Stored data entries:
◇ ◇ ◇ ◇
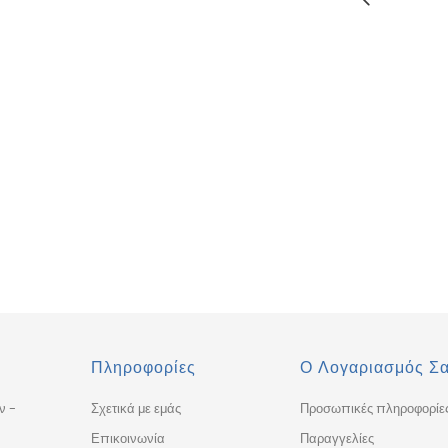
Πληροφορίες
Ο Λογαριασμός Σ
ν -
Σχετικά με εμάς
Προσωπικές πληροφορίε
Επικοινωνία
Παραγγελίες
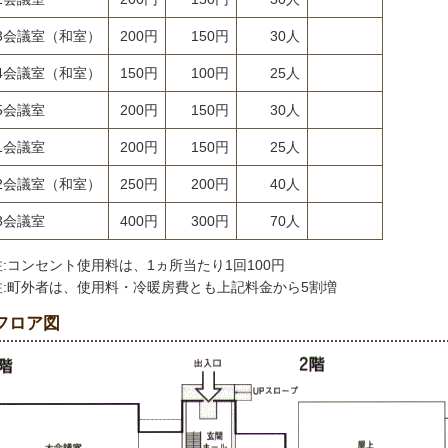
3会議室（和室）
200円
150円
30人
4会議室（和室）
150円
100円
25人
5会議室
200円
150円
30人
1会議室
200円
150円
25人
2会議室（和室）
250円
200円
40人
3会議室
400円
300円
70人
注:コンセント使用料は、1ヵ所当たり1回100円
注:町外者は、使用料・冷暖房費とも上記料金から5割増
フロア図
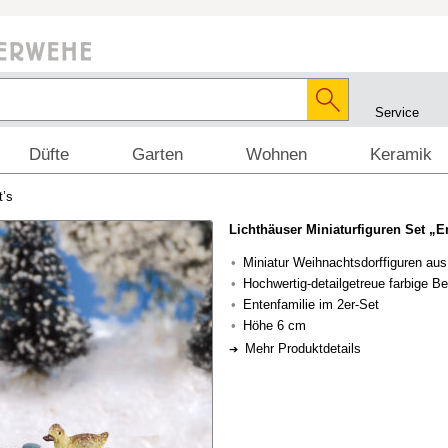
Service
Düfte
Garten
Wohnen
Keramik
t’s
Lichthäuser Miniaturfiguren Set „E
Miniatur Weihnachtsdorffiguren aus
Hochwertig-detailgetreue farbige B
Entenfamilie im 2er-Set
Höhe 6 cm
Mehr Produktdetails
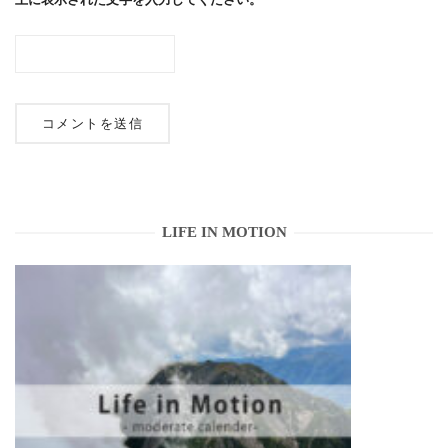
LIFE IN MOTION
◇ ◇ ◇ ◇
**Exercise**
Return, unchanged, every line in the items that contains the string "Hochwertig".

**Solution to the exercise**
Hochwertig-detailgetreue farbige B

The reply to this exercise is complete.